At the 10th hole, his approach shot was short again, then he blasted from bunker to bunker for another double bogey.

As Fujikawa's mom walked down the 11th fairway, two strangers stopped her to thank her for bringing up a son so engaging and polite that he would acknowledge a small boy yelling for him in the middle of his rough round with a smile.

"He really made that kid's day," the man said. Lori thanked the couple, then said, "He's not smiling much now."

The crowd of about 100 — with two security guards — that walked Montreux's steep hills in 95-degree heat on the front nine melted into a small, quiet ohana of about 30 — with a sheriff on a bike — on the back. They watched in shock as Fujikawa whiffed his third shot on the par-5 11th.

"Terrible," Fujikawa recalled. "The rough was like super long and it (the ball) was sitting all the way at the bottom. It was like, 'No way I'm going to go under this ball because it's basically impossible.' So I opened up the face and hit down on it and just went right under it. I was like, 'OK, that wasn't too good.' I didn't expect that to happen. The ball was sitting all the way at the bottom and you usually don't go under it when it's on the bottom. Weird."

That stretch from Nos. 8 to 11 "just killed me," Fujikawa said. Even a 14-foot birdie putt on the 13th helped little.

"I couldn't get anything going out there," said Fujikawa, who practiced his putting deep into the night after Wednesday's Pro-Am. "Hopefully, tomorrow I'll get a few birdies and get my distances correct and shoot a pretty good score."

Hansen said he was surprised Fujikawa's number was so high. He also said he accepted the caddie job because Fujikawa "fascinates me with some of the shots he pulls off. He truly fascinates me."

That's what brought The Golf Channel and about 200 people to the first tee — including one camera man in a tree — to see Fujikawa off on his professional odyssey. They did not see what they had hoped, nor did the irrepressible Fujikawa, who is already learning on the job and close to committing to his second tournament. The family expects him to play in a Canadian Tour event this month.

First, he has to get through the Reno-Tahoe today.

NOTES

Jose Coceres is in second, a shot behind Steve Flesch, thanks to a hole-in-one on the seventh hole.

This being Nevada, there are odds on the Reno-Tahoe Open. Lucas Glover is the favorite, at 12 to 1. Defending champion Will MacKenzie, who opened with a 66, is a bit down the list at 25 to 1. Dean Wilson is the only Hawai'i golfer on the sheet, which goes 43 deep, at 60 to 1.

Wilson shot 71 yesterday, playing the front nine in 3-under.
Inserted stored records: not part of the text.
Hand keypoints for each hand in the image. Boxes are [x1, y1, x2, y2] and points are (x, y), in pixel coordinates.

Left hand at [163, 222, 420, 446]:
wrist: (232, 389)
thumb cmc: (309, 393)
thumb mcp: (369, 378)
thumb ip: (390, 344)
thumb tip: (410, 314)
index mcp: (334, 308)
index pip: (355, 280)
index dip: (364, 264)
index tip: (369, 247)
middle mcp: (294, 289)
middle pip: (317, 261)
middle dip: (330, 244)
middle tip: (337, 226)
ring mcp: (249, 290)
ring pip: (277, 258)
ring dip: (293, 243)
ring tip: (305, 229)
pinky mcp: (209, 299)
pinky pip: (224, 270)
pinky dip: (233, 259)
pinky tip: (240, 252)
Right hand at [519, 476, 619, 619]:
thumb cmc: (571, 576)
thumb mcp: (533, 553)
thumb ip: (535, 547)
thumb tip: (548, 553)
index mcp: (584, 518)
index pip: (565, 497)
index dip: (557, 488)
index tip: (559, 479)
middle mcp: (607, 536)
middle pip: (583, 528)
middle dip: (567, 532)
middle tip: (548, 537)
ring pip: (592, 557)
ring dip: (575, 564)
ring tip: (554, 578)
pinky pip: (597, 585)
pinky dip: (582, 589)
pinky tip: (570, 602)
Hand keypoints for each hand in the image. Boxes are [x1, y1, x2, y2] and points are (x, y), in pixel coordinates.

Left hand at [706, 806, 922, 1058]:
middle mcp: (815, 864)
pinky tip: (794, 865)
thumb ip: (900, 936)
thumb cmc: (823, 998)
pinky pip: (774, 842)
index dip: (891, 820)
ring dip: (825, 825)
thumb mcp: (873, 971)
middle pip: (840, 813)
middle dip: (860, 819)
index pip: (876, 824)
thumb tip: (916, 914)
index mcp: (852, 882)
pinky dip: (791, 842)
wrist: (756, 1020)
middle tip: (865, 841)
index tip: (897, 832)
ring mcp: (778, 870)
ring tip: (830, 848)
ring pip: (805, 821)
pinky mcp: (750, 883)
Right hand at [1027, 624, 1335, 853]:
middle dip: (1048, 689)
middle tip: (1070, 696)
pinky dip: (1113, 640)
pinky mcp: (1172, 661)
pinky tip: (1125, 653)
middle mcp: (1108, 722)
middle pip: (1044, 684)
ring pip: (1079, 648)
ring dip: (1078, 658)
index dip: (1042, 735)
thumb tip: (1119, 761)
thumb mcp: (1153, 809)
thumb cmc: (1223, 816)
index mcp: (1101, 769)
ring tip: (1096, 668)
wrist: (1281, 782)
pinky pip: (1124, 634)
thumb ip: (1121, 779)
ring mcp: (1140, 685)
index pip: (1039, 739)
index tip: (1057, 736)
Parker McLachlin, the 1996 Hawai'i state high school champion who now represents Waikoloa, rallied for a 72 after playing the front nine in 3-over.

Crocs had invaded the golf course, even the gated community/private club of Montreux. Caddies Austin Na (for Kevin Na), Chad Antus (Chris Tidland) and Mark Loser (Paul Stankowski) are wearing the rubber sandals. The company now has a PGA Tour-branded pair.

Due to "extreme drought conditions" there is no smoking allowed at the tournament this year.

MAHAN IN THE HUNT ONCE AGAIN

AKRON, Ohio — Coming off four consecutive top 10s that included his first PGA Tour win, Hunter Mahan overcame a sloppy double bogey with a stretch of five birdies in seven holes for a 3-under 67, giving him a share of the lead with Paul Casey and Rory Sabbatini at the Bridgestone Invitational yesterday.

"It's just exciting to play this good, to feel like I'm finally reaching my potential and finally playing the way I can," Mahan, 25, said.